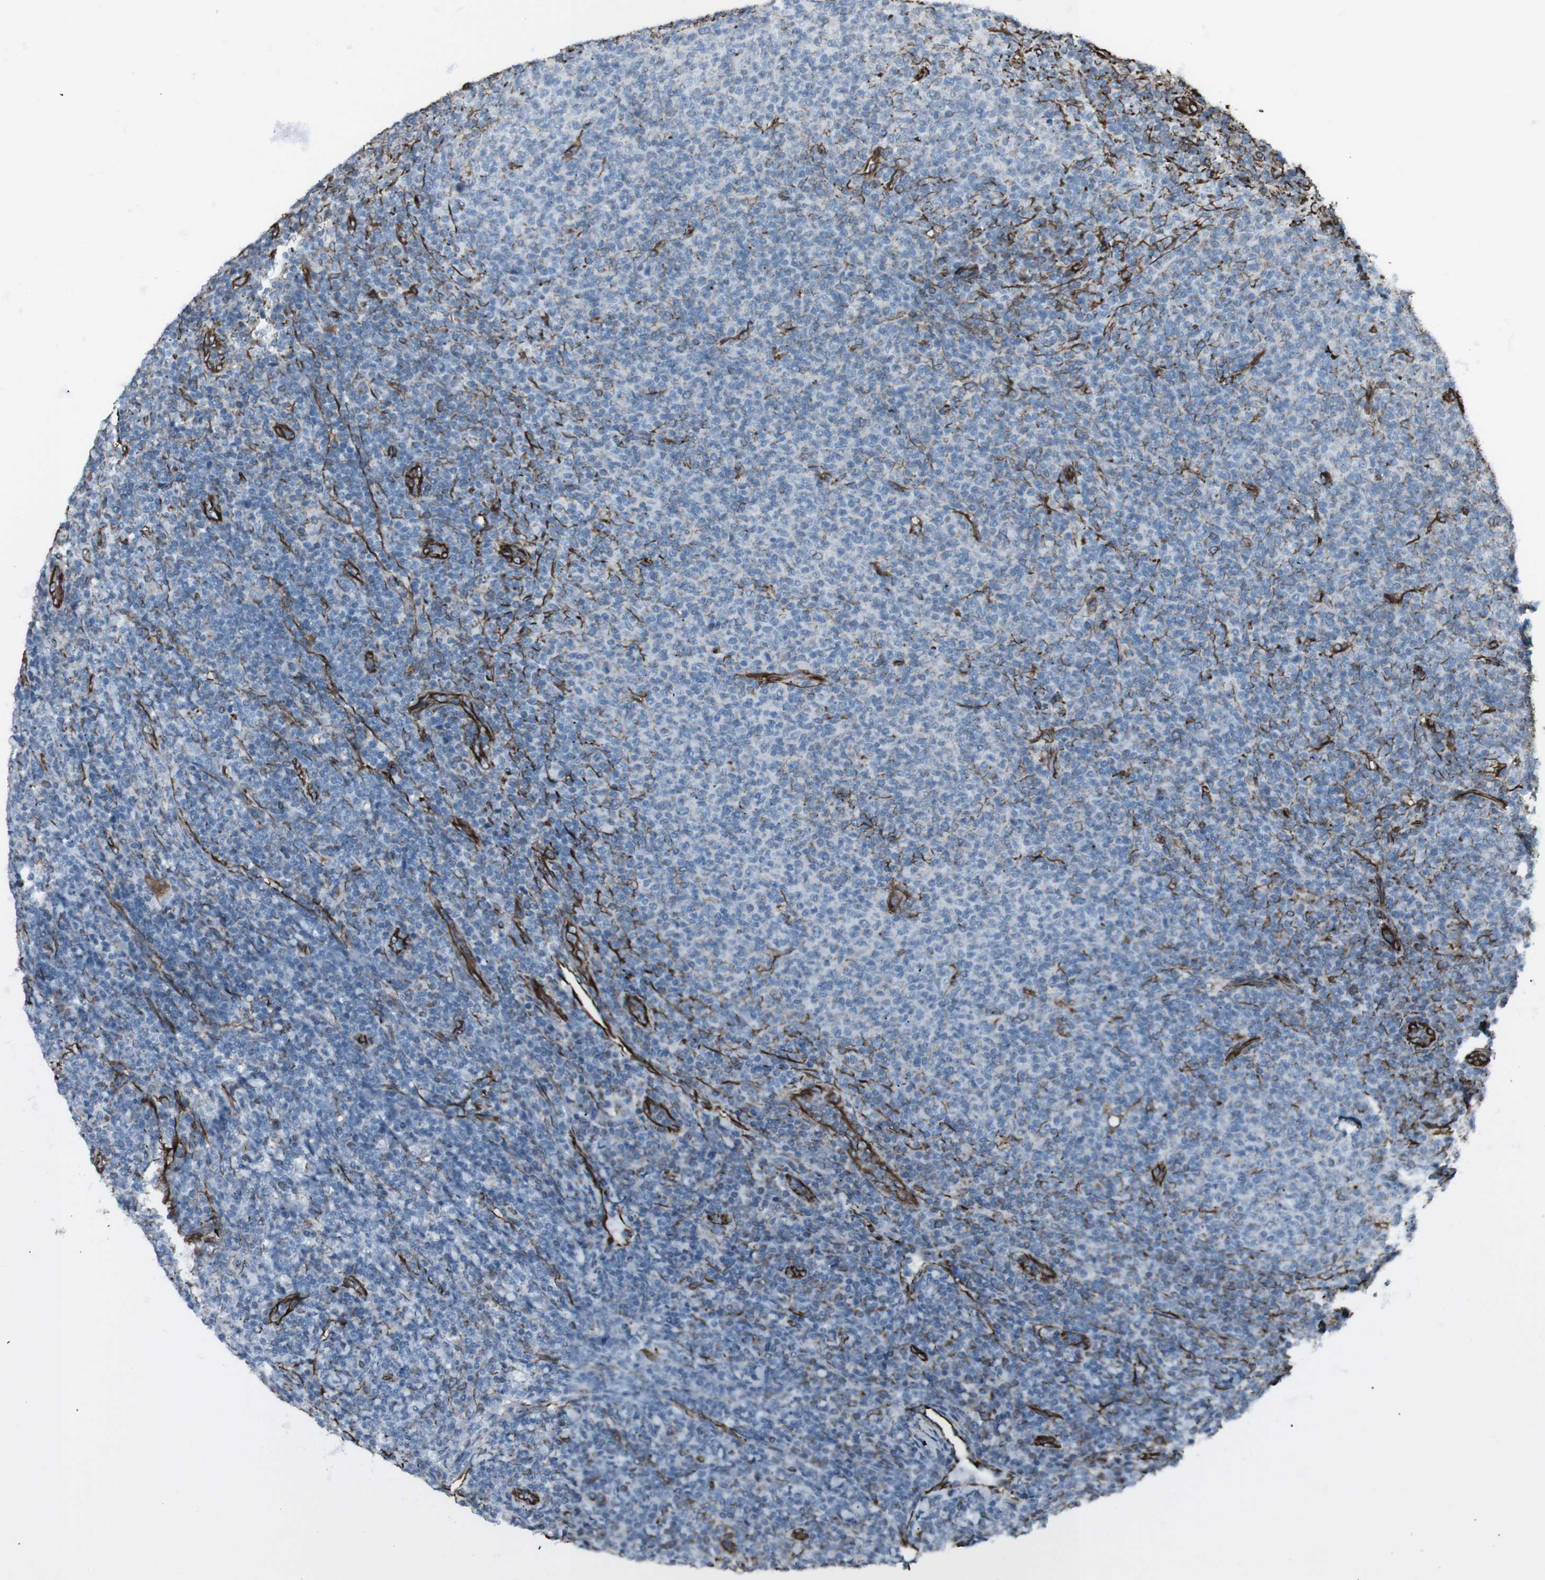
{"staining": {"intensity": "negative", "quantity": "none", "location": "none"}, "tissue": "lymphoma", "cell_type": "Tumor cells", "image_type": "cancer", "snomed": [{"axis": "morphology", "description": "Malignant lymphoma, non-Hodgkin's type, Low grade"}, {"axis": "topography", "description": "Lymph node"}], "caption": "DAB (3,3'-diaminobenzidine) immunohistochemical staining of human lymphoma reveals no significant expression in tumor cells.", "gene": "ZDHHC6", "patient": {"sex": "male", "age": 66}}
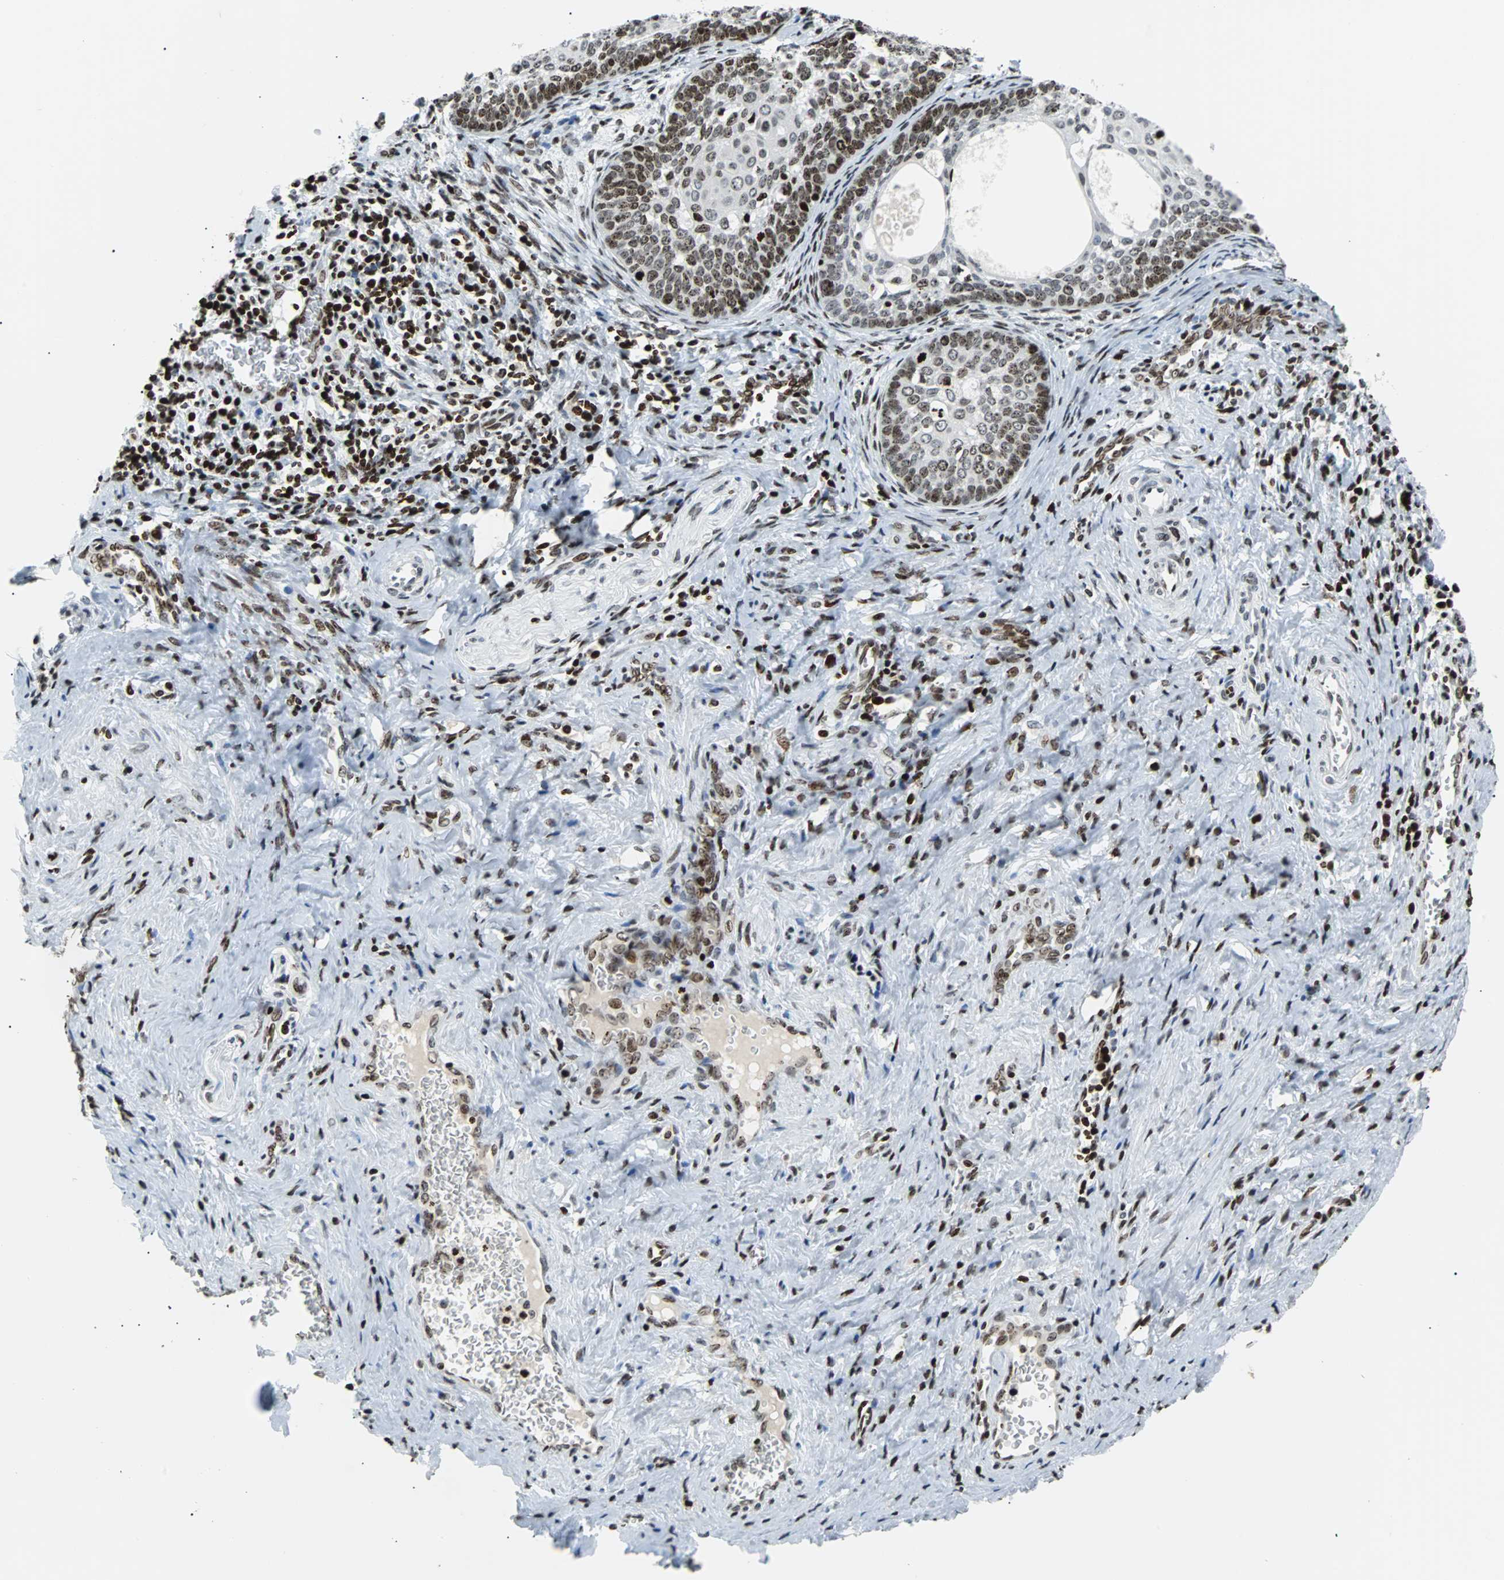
{"staining": {"intensity": "moderate", "quantity": ">75%", "location": "nuclear"}, "tissue": "cervical cancer", "cell_type": "Tumor cells", "image_type": "cancer", "snomed": [{"axis": "morphology", "description": "Squamous cell carcinoma, NOS"}, {"axis": "topography", "description": "Cervix"}], "caption": "Immunohistochemical staining of human cervical squamous cell carcinoma demonstrates moderate nuclear protein staining in approximately >75% of tumor cells.", "gene": "ZNF131", "patient": {"sex": "female", "age": 33}}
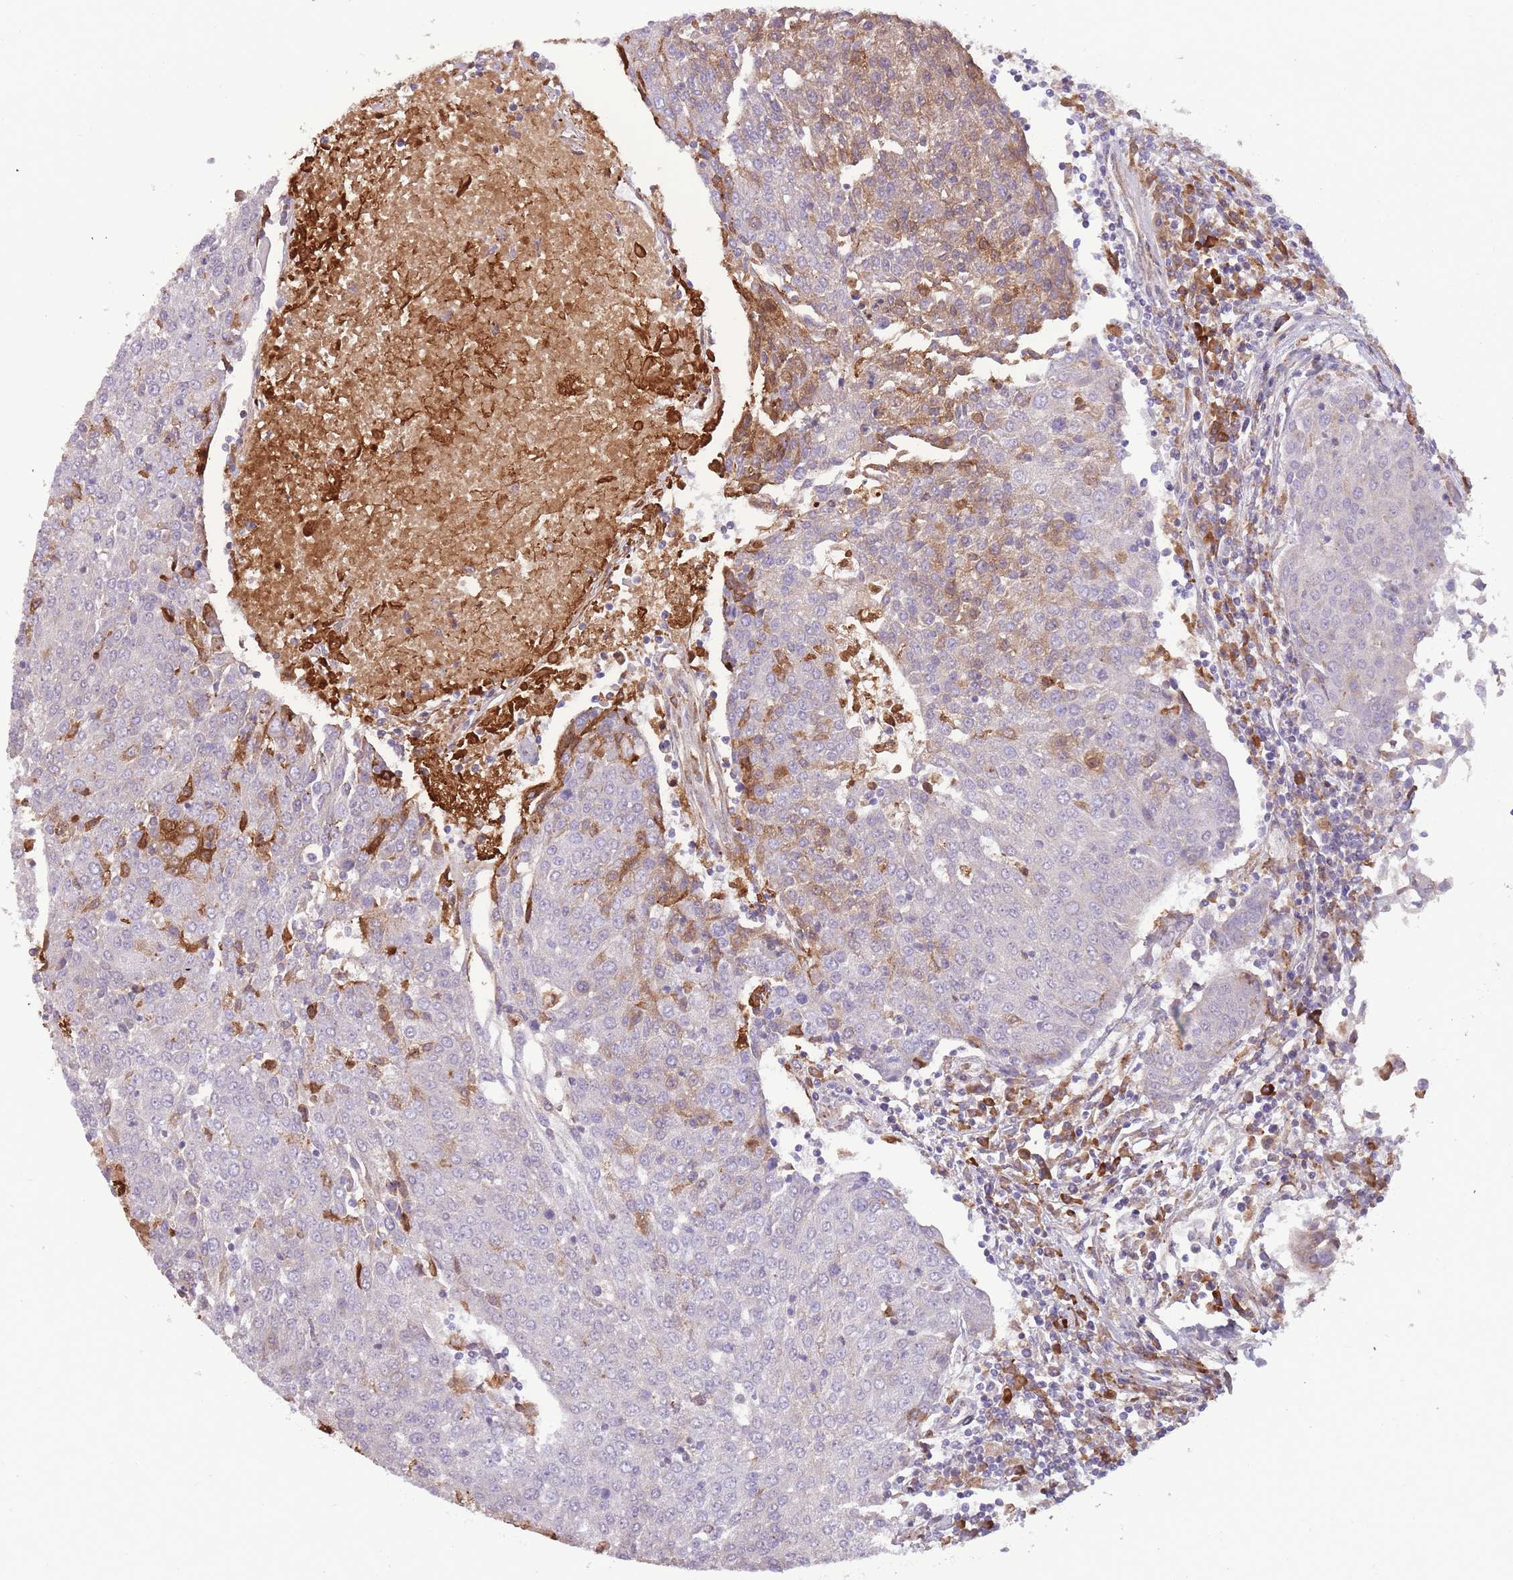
{"staining": {"intensity": "moderate", "quantity": "<25%", "location": "cytoplasmic/membranous"}, "tissue": "urothelial cancer", "cell_type": "Tumor cells", "image_type": "cancer", "snomed": [{"axis": "morphology", "description": "Urothelial carcinoma, High grade"}, {"axis": "topography", "description": "Urinary bladder"}], "caption": "An image showing moderate cytoplasmic/membranous staining in approximately <25% of tumor cells in high-grade urothelial carcinoma, as visualized by brown immunohistochemical staining.", "gene": "TRAPPC5", "patient": {"sex": "female", "age": 85}}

Your goal: Lines of the material that contain the word "approximately" are to be gathered.

Final answer:
{"staining": {"intensity": "moderate", "quantity": ">75%", "location": "nuclear"}, "tissue": "cervical cancer", "cell_type": "Tumor cells", "image_type": "cancer", "snomed": [{"axis": "morphology", "description": "Squamous cell carcinoma, NOS"}, {"axis": "topography", "description": "Cervix"}], "caption": "Immunohistochemical staining of human cervical squamous cell carcinoma demonstrates moderate nuclear protein staining in approximately >75% of tumor cells.", "gene": "ZNF131", "patient": {"sex": "female", "age": 33}}
{"staining": {"intensity": "moderate", "quantity": "<25%", "location": "cytoplasmic/membranous"}, "tissue": "urothelial cancer", "cell_type": "Tumor cells", "image_type": "cancer", "snomed": [{"axis": "morphology", "description": "Urothelial carcinoma, High grade"}, {"axis": "topography", "description": "Urinary bladder"}], "caption": "An image showing moderate cytoplasmic/membranous staining in approximately <25% of tumor cells in high-grade urothelial carcinoma, as visualized by brown immunohistochemical staining.", "gene": "TRAPPC5", "patient": {"sex": "female", "age": 85}}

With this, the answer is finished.